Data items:
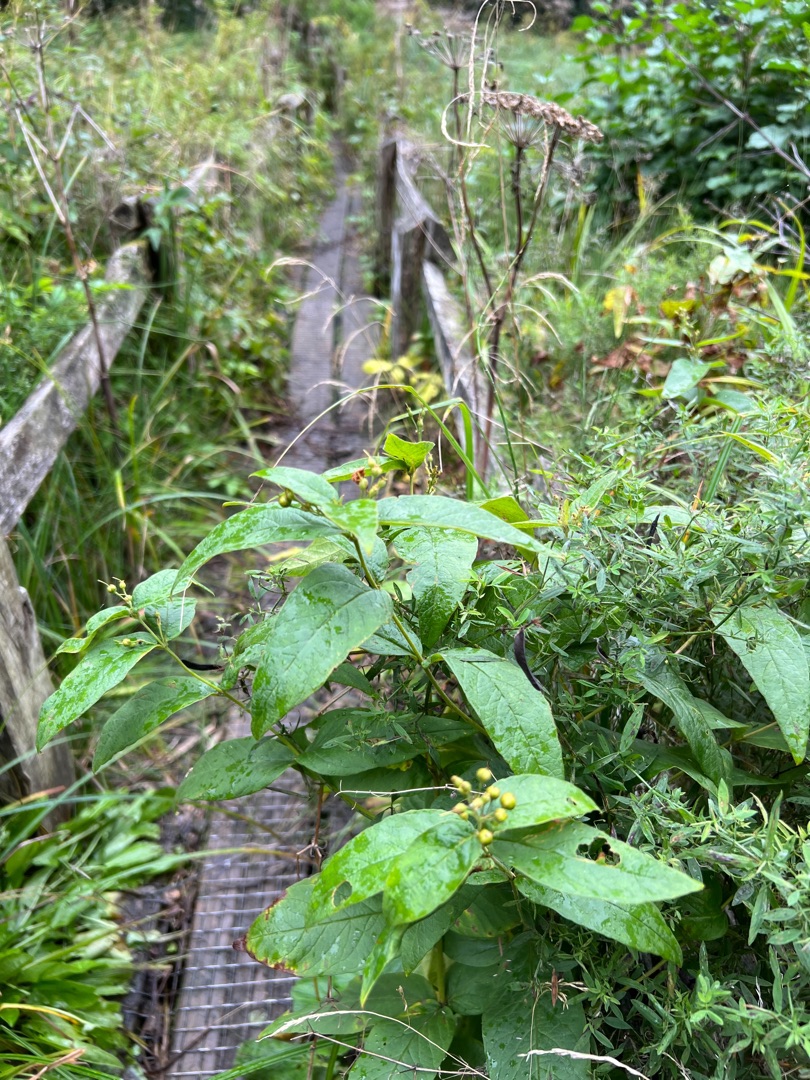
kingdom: Plantae
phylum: Tracheophyta
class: Magnoliopsida
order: Ericales
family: Primulaceae
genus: Lysimachia
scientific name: Lysimachia vulgaris
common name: Almindelig fredløs
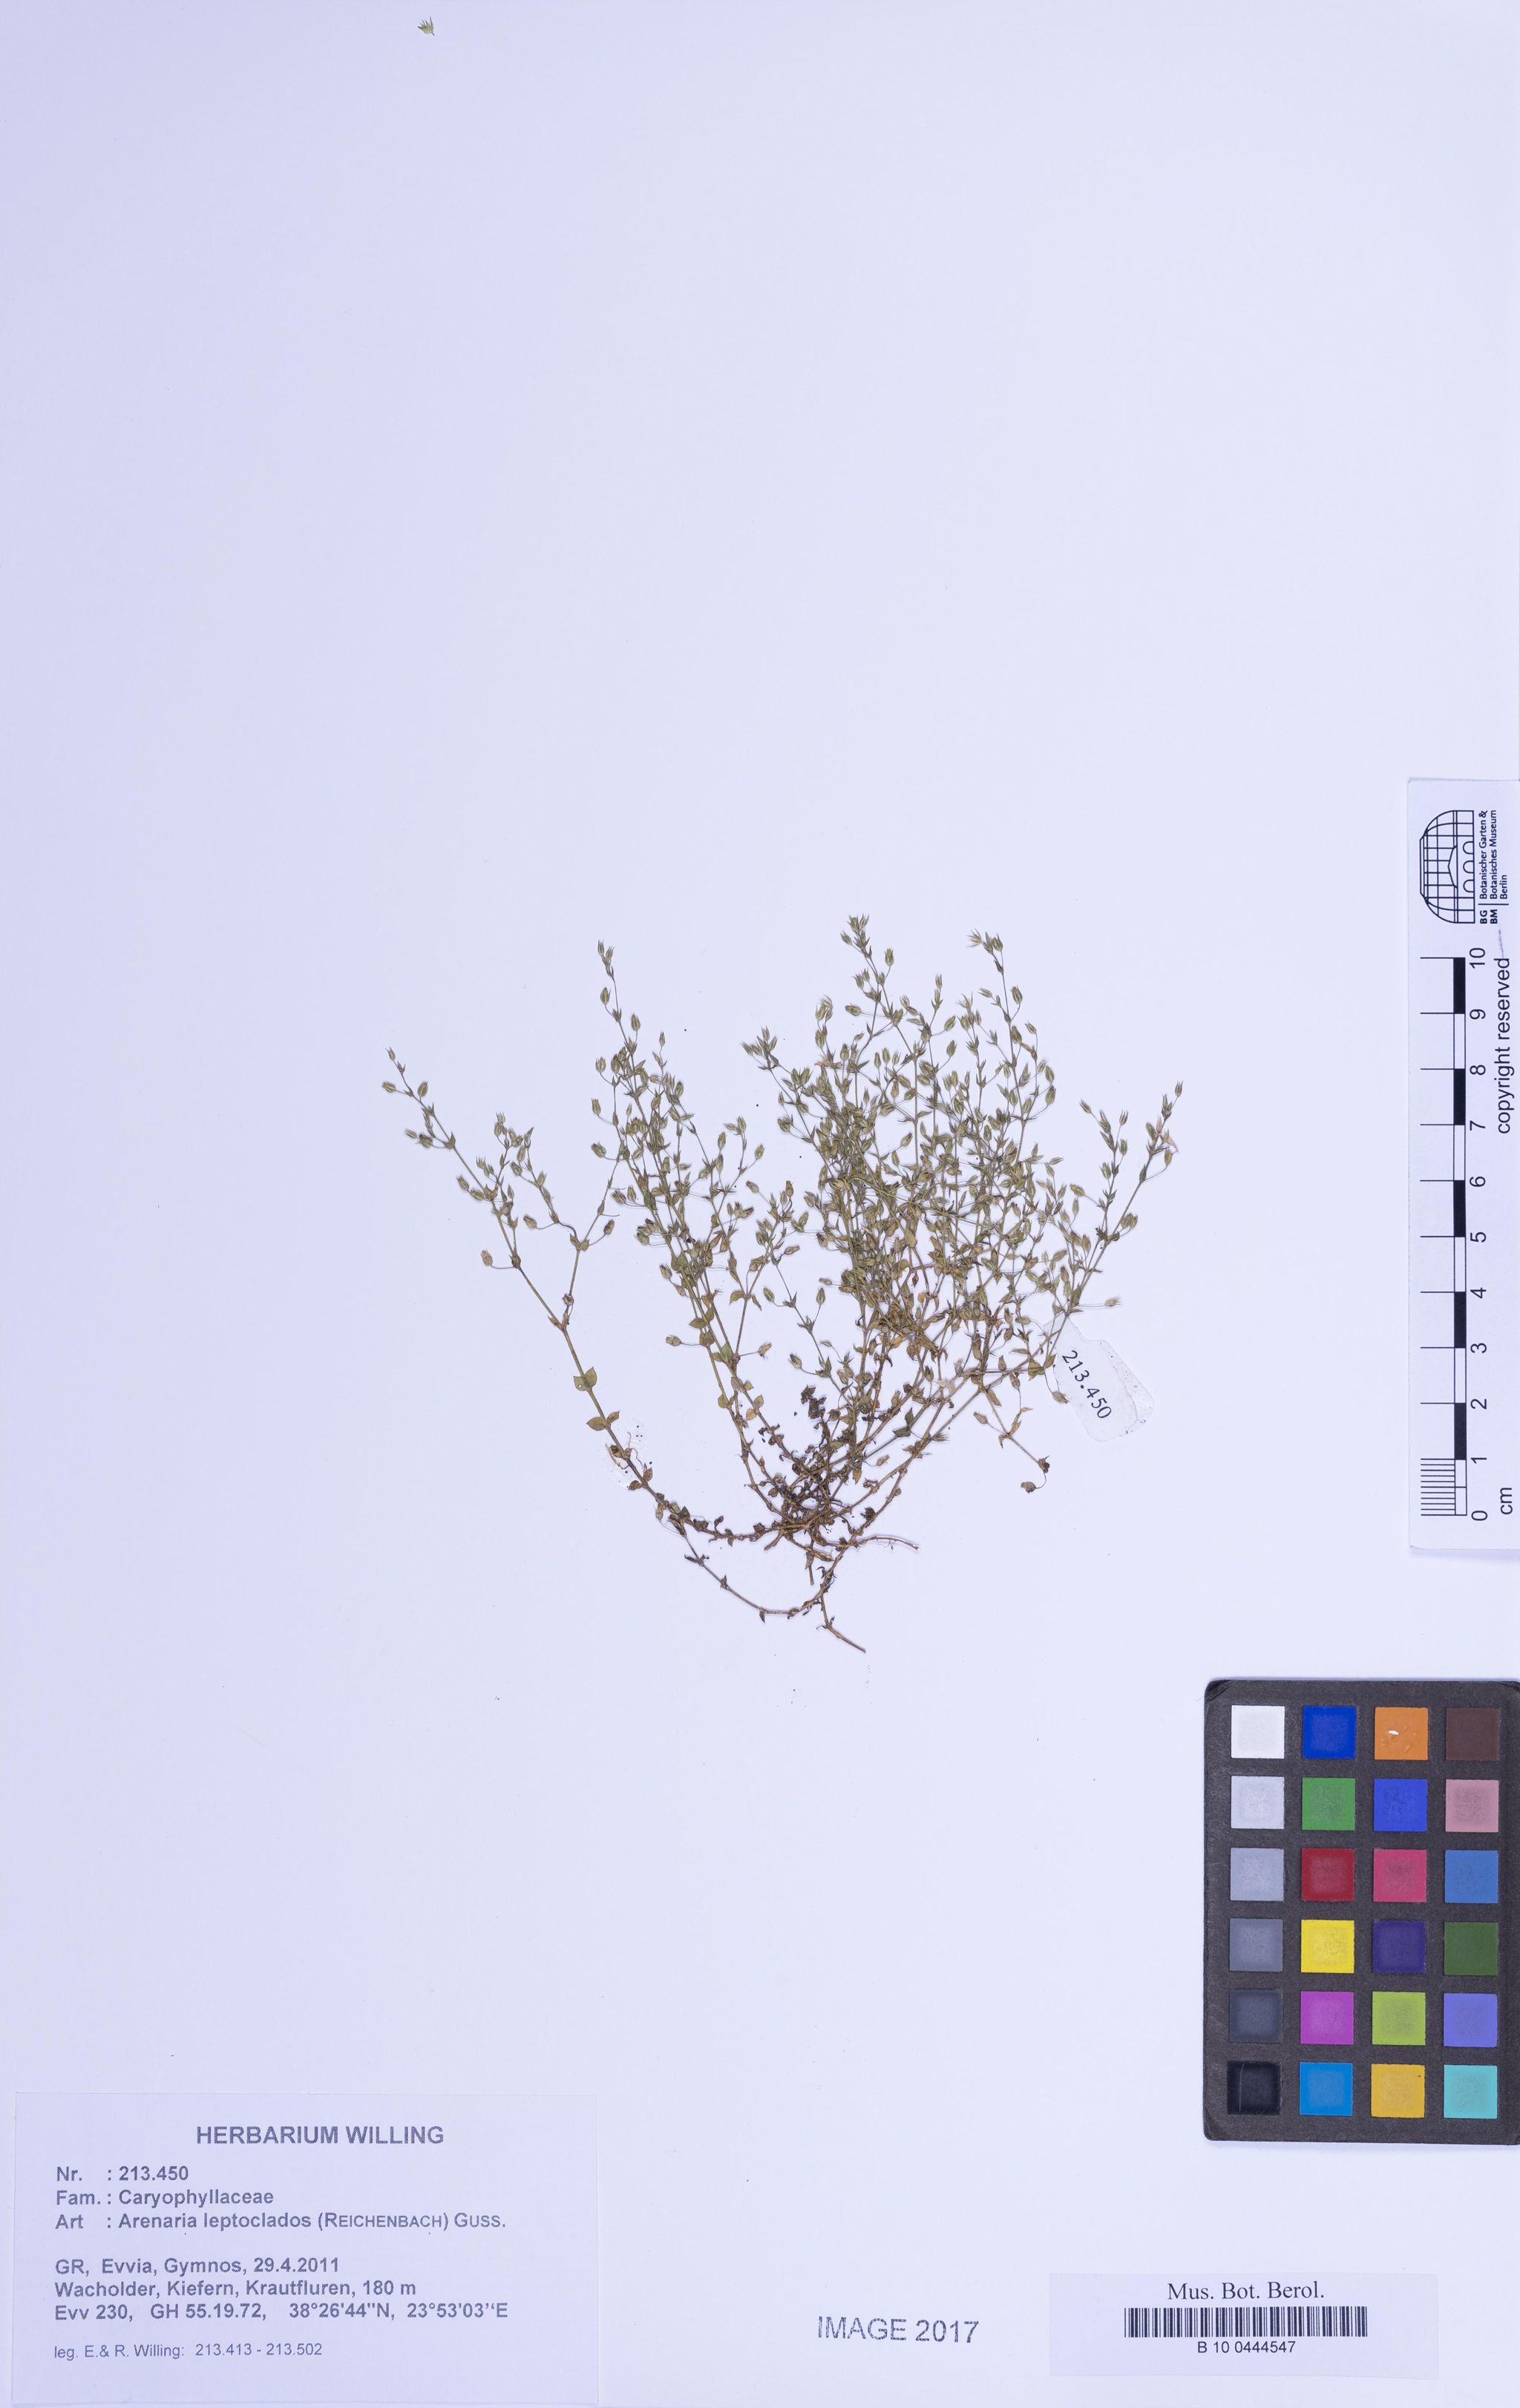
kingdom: Plantae
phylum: Tracheophyta
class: Magnoliopsida
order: Caryophyllales
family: Caryophyllaceae
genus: Arenaria
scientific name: Arenaria leptoclados
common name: Thyme-leaved sandwort
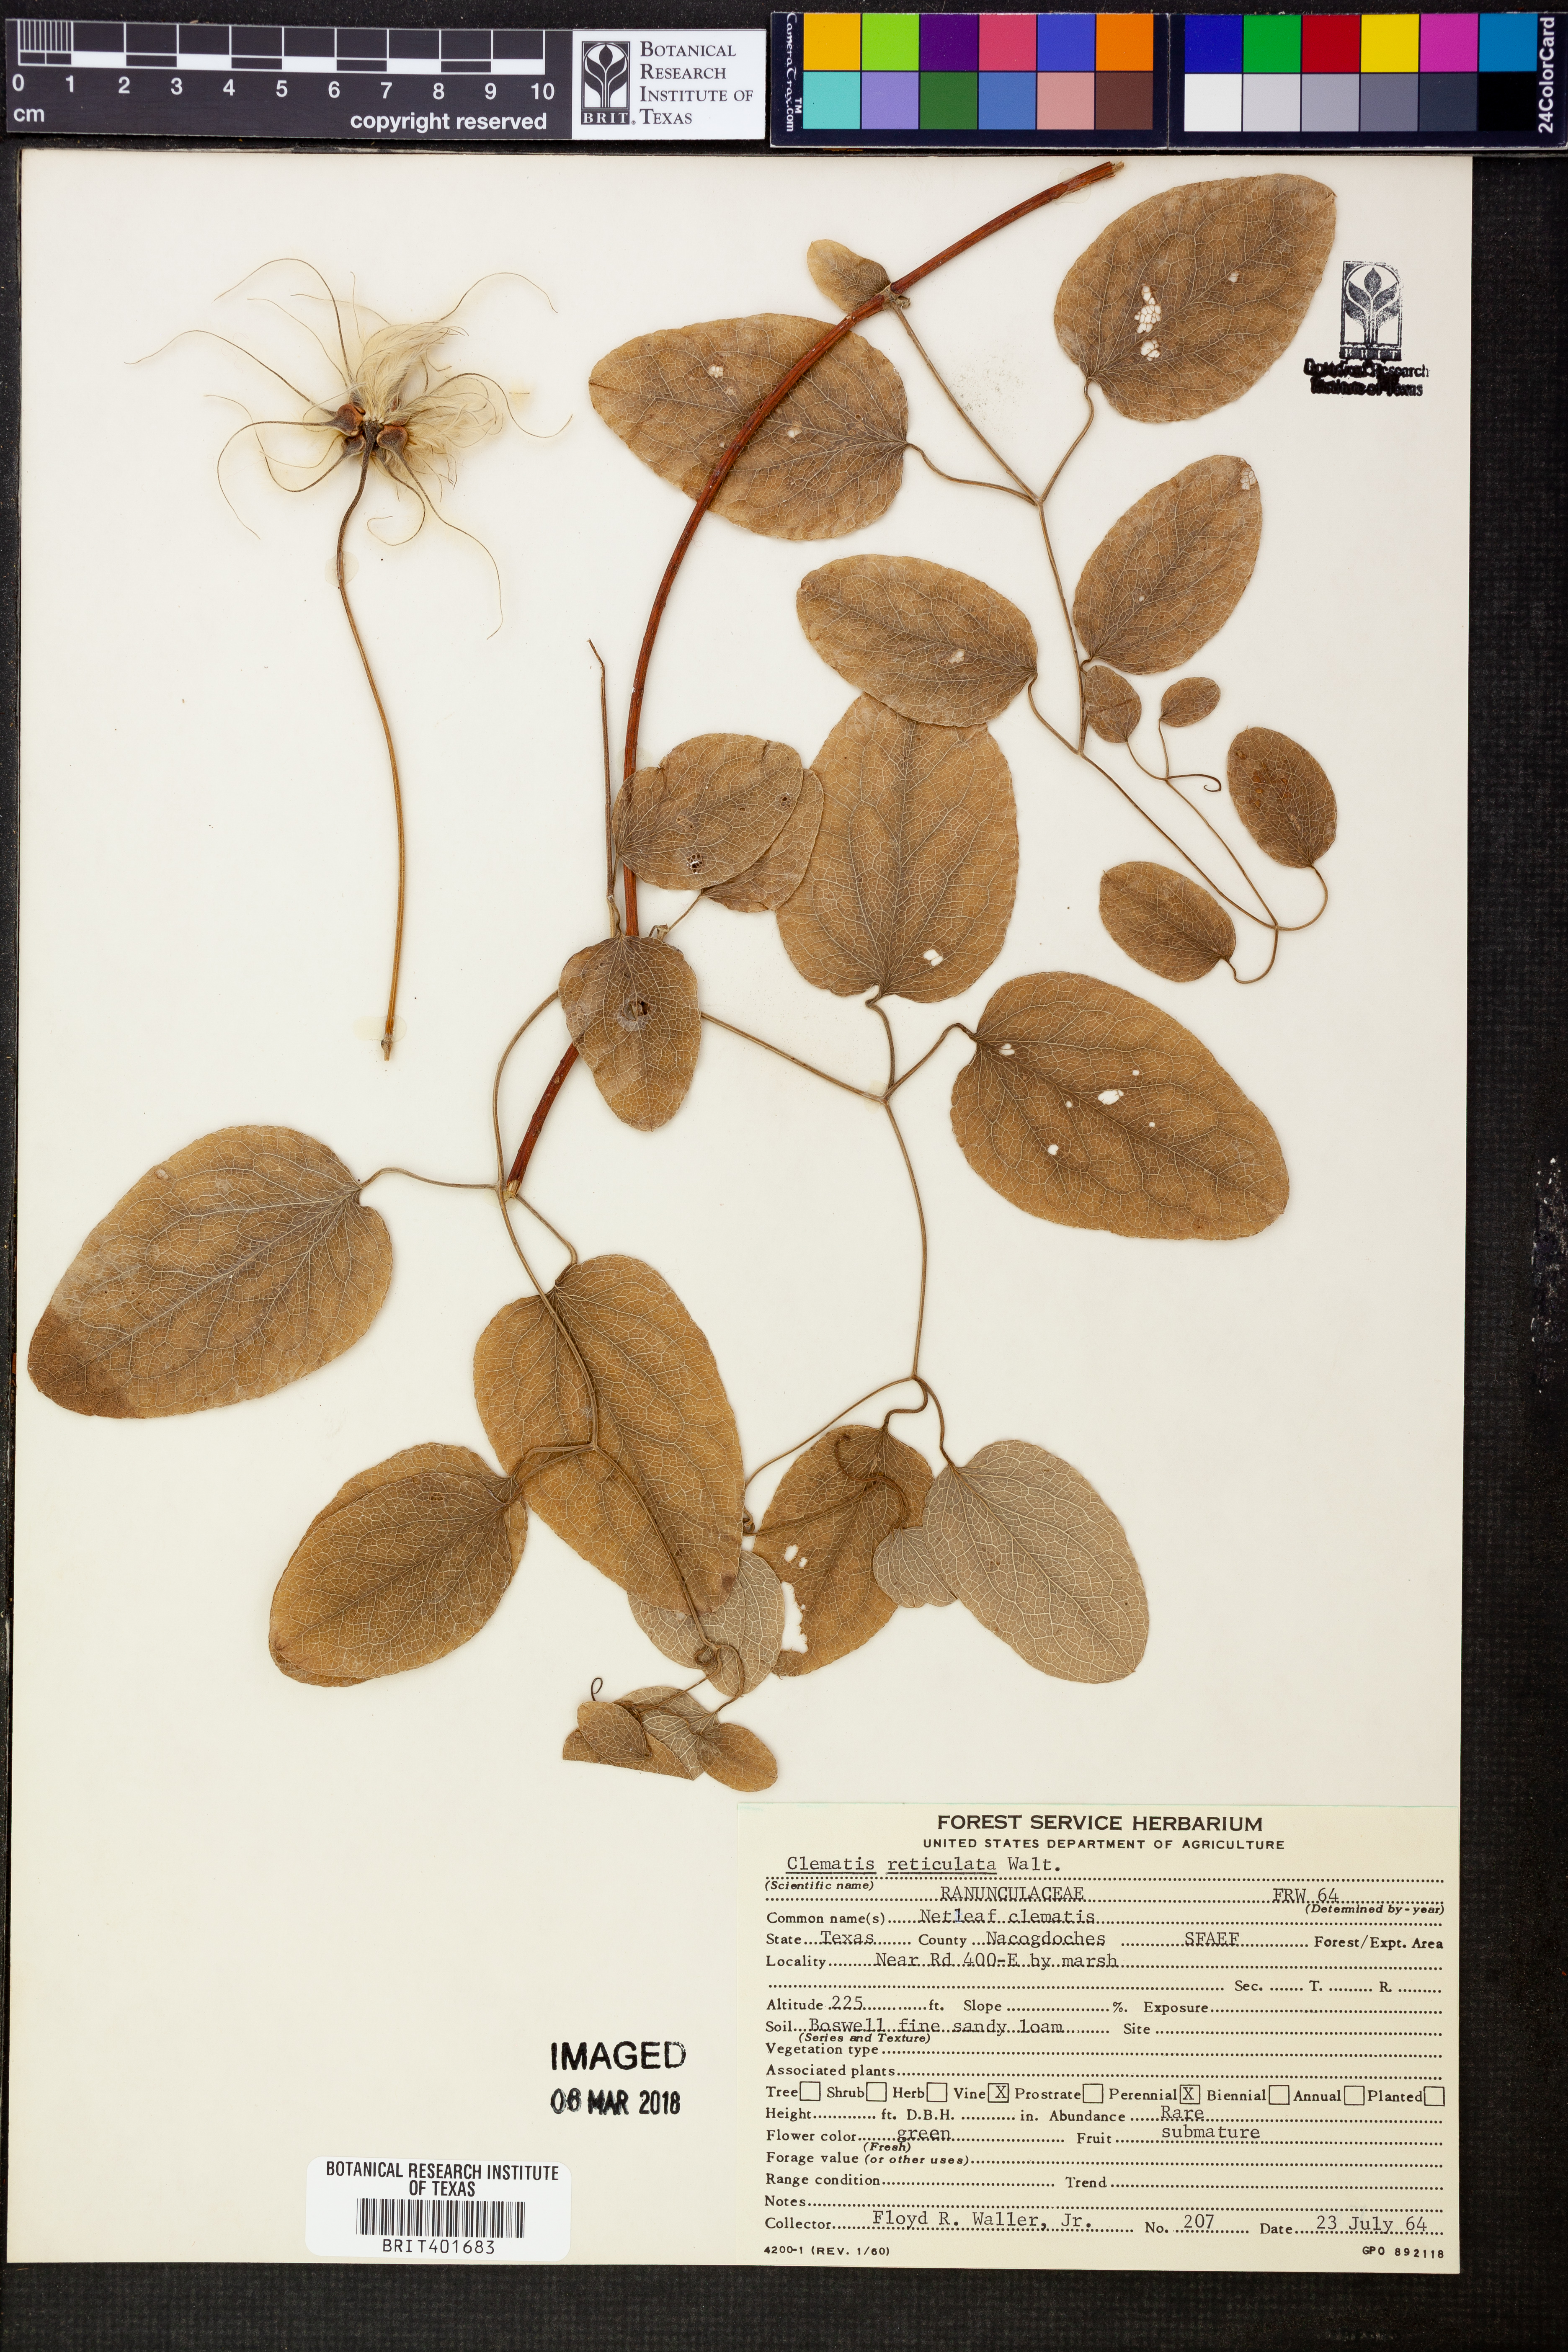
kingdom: Plantae
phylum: Tracheophyta
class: Magnoliopsida
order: Ranunculales
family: Ranunculaceae
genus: Clematis
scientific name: Clematis reticulata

Exercise description – Please copy every line of text from the items above word for word, leaving out the pictures.

Result of the task –
kingdom: Plantae
phylum: Tracheophyta
class: Magnoliopsida
order: Ericales
family: Primulaceae
genus: Lysimachia
scientific name: Lysimachia vulgaris
common name: Almindelig fredløs
kingdom: Plantae
phylum: Tracheophyta
class: Magnoliopsida
order: Caryophyllales
family: Caryophyllaceae
genus: Arenaria
scientific name: Arenaria leptoclados
common name: Thyme-leaved sandwort
kingdom: Plantae
phylum: Tracheophyta
class: Magnoliopsida
order: Ranunculales
family: Ranunculaceae
genus: Clematis
scientific name: Clematis reticulata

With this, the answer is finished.